JOB ITEM
Please restate each entry that appears below word for word, without its pictures.

TASK MATERIAL
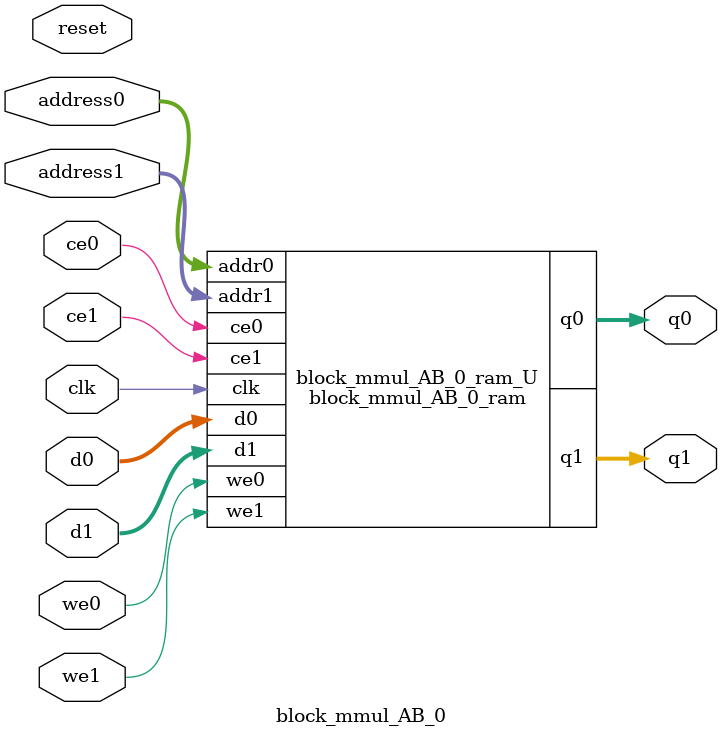
<source format=v>
`timescale 1 ns / 1 ps
module block_mmul_AB_0_ram (addr0, ce0, d0, we0, q0, addr1, ce1, d1, we1, q1,  clk);

parameter DWIDTH = 32;
parameter AWIDTH = 5;
parameter MEM_SIZE = 20;

input[AWIDTH-1:0] addr0;
input ce0;
input[DWIDTH-1:0] d0;
input we0;
output reg[DWIDTH-1:0] q0;
input[AWIDTH-1:0] addr1;
input ce1;
input[DWIDTH-1:0] d1;
input we1;
output reg[DWIDTH-1:0] q1;
input clk;

(* ram_style = "block" *)reg [DWIDTH-1:0] ram[0:MEM_SIZE-1];




always @(posedge clk)  
begin 
    if (ce0) begin
        if (we0) 
            ram[addr0] <= d0; 
        q0 <= ram[addr0];
    end
end


always @(posedge clk)  
begin 
    if (ce1) begin
        if (we1) 
            ram[addr1] <= d1; 
        q1 <= ram[addr1];
    end
end


endmodule

`timescale 1 ns / 1 ps
module block_mmul_AB_0(
    reset,
    clk,
    address0,
    ce0,
    we0,
    d0,
    q0,
    address1,
    ce1,
    we1,
    d1,
    q1);

parameter DataWidth = 32'd32;
parameter AddressRange = 32'd20;
parameter AddressWidth = 32'd5;
input reset;
input clk;
input[AddressWidth - 1:0] address0;
input ce0;
input we0;
input[DataWidth - 1:0] d0;
output[DataWidth - 1:0] q0;
input[AddressWidth - 1:0] address1;
input ce1;
input we1;
input[DataWidth - 1:0] d1;
output[DataWidth - 1:0] q1;



block_mmul_AB_0_ram block_mmul_AB_0_ram_U(
    .clk( clk ),
    .addr0( address0 ),
    .ce0( ce0 ),
    .we0( we0 ),
    .d0( d0 ),
    .q0( q0 ),
    .addr1( address1 ),
    .ce1( ce1 ),
    .we1( we1 ),
    .d1( d1 ),
    .q1( q1 ));

endmodule


</source>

COMPLETED EXERCISE
<source format=v>
`timescale 1 ns / 1 ps
module block_mmul_AB_0_ram (addr0, ce0, d0, we0, q0, addr1, ce1, d1, we1, q1,  clk);

parameter DWIDTH = 32;
parameter AWIDTH = 5;
parameter MEM_SIZE = 20;

input[AWIDTH-1:0] addr0;
input ce0;
input[DWIDTH-1:0] d0;
input we0;
output reg[DWIDTH-1:0] q0;
input[AWIDTH-1:0] addr1;
input ce1;
input[DWIDTH-1:0] d1;
input we1;
output reg[DWIDTH-1:0] q1;
input clk;

(* ram_style = "block" *)reg [DWIDTH-1:0] ram[0:MEM_SIZE-1];




always @(posedge clk)  
begin 
    if (ce0) begin
        if (we0) 
            ram[addr0] <= d0; 
        q0 <= ram[addr0];
    end
end


always @(posedge clk)  
begin 
    if (ce1) begin
        if (we1) 
            ram[addr1] <= d1; 
        q1 <= ram[addr1];
    end
end


endmodule

`timescale 1 ns / 1 ps
module block_mmul_AB_0(
    reset,
    clk,
    address0,
    ce0,
    we0,
    d0,
    q0,
    address1,
    ce1,
    we1,
    d1,
    q1);

parameter DataWidth = 32'd32;
parameter AddressRange = 32'd20;
parameter AddressWidth = 32'd5;
input reset;
input clk;
input[AddressWidth - 1:0] address0;
input ce0;
input we0;
input[DataWidth - 1:0] d0;
output[DataWidth - 1:0] q0;
input[AddressWidth - 1:0] address1;
input ce1;
input we1;
input[DataWidth - 1:0] d1;
output[DataWidth - 1:0] q1;



block_mmul_AB_0_ram block_mmul_AB_0_ram_U(
    .clk( clk ),
    .addr0( address0 ),
    .ce0( ce0 ),
    .we0( we0 ),
    .d0( d0 ),
    .q0( q0 ),
    .addr1( address1 ),
    .ce1( ce1 ),
    .we1( we1 ),
    .d1( d1 ),
    .q1( q1 ));

endmodule


</source>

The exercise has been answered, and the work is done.